Nell'ombra pulsante di Parigi, Sam, un giornalista freelance ambizioso e coraggioso, si trova affascinato e al contempo orripilato dall'ondata crescente di radicalizzazione interna che sta sconvolgendo il suo paese. Spinto dalla determinazione di scoprire le radici di questo fenomeno inquietante, decide di compiere una scelta audace: infiltrarsi in una cellula di estremisti jihadisti, intrecciata nelle viscere stesse della Città delle Luci.
Immergendosi in un mondo fatto di ombre, Sam si trova presto legato a quattro giovani disillusi, ognuno con il proprio fardello di sogni infranti e speranze svanite. Insieme, sono incaricati di una missione che gela il sangue nelle vene: seminare il caos nel cuore pulsante di Parigi.

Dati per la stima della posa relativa
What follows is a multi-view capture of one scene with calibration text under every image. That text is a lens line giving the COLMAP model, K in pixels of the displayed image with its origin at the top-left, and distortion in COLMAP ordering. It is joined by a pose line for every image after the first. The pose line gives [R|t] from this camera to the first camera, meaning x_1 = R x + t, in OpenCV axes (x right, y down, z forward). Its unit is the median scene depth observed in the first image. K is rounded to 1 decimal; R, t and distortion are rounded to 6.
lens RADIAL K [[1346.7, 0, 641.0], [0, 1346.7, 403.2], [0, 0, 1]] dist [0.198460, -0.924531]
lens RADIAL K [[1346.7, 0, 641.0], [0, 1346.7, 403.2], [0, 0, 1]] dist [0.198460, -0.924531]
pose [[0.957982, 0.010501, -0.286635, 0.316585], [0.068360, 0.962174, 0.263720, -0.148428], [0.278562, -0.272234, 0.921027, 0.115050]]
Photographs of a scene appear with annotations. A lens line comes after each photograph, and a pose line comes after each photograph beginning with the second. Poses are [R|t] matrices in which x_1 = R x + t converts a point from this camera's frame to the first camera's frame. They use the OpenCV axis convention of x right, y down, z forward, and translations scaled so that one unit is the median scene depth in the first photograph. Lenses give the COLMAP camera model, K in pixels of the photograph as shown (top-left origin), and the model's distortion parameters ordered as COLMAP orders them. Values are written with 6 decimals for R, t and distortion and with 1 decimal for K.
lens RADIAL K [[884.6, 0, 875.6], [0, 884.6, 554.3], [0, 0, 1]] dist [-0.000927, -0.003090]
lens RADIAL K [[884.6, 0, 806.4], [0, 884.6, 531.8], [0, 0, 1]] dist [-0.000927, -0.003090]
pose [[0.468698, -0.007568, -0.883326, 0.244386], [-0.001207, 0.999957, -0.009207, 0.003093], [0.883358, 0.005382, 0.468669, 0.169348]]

■ CONSEGNA A: Modifica la sinossi dalle parole "Nell'ombra pulsante di" fino a "pulsante di Parigi." incluse, sostituendo "Sam" con "Malik".
■ CONSEGNA B: Prosegui la sinossi sull'infiltrazione di Sam da dove si ferma.
L'elenco non ha alcun legame con la sinossi.

■ RISPOSTA SCRITTA A:
Nell'ombra pulsante di Parigi, Malik, un giornalista freelance ambizioso e coraggioso, si trova affascinato e al contempo orripilato dall'ondata crescente di radicalizzazione interna che sta sconvolgendo il suo paese. Spinto dalla determinazione di scoprire le radici di questo fenomeno inquietante, decide di compiere una scelta audace: infiltrarsi in una cellula di estremisti jihadisti, intrecciata nelle viscere stesse della Città delle Luci.
Immergendosi in un mondo fatto di ombre, Malik si trova presto legato a quattro giovani disillusi, ognuno con il proprio fardello di sogni infranti e speranze svanite. Insieme, sono incaricati di una missione che gela il sangue nelle vene: seminare il caos nel cuore pulsante di Parigi.

■ RISPOSTA SCRITTA B:
Ma il confine tra l'essere spettatore e diventare parte di qualcosa di molto più grande e pericoloso si fa sottile e ingannevole. L'iniziale affascinazione di Sam si trasforma in terrore quando capisce che è stato risucchiato nel vortice dell'estremismo, incapace di trovare una via d'uscita.
Nella sua ricerca disperata di un'ancora di salvezza, Sam si rivolge alla polizia, solo per scoprire che le acque in cui naviga sono ancora più torbide. Due poliziotti senza scrupoli sfruttano la sua situazione precaria, costringendolo a scavare ancor più a fondo nel nucleo della cellula, diventando loro malgrado gli occhi e le orecchie degli uomini in divisa.
Mentre gli eventi si precipitano verso una spirale fuori controllo, Sam si ritrova a danzare sull'orlo di un abisso, con la sua stessa vita appesa a un filo. Il leader della cellula, imprevedibile come un temporale, sta pianificando un attacco che potrebbe gettare Parigi nel caos più oscuro.
"Made in France" (2015) è un racconto di ambizione, intrigo e pericolo, che trascina lo spettatore nel cuore di una realtà agghiacciante, dove la lealtà a una causa può condurre agli angoli più bui dell'estremismo. Un viaggio avvincente che lascia l'ardente domanda sospesa nell'aria: fino a che punto saresti disposto a spingerti nella ricerca della verità?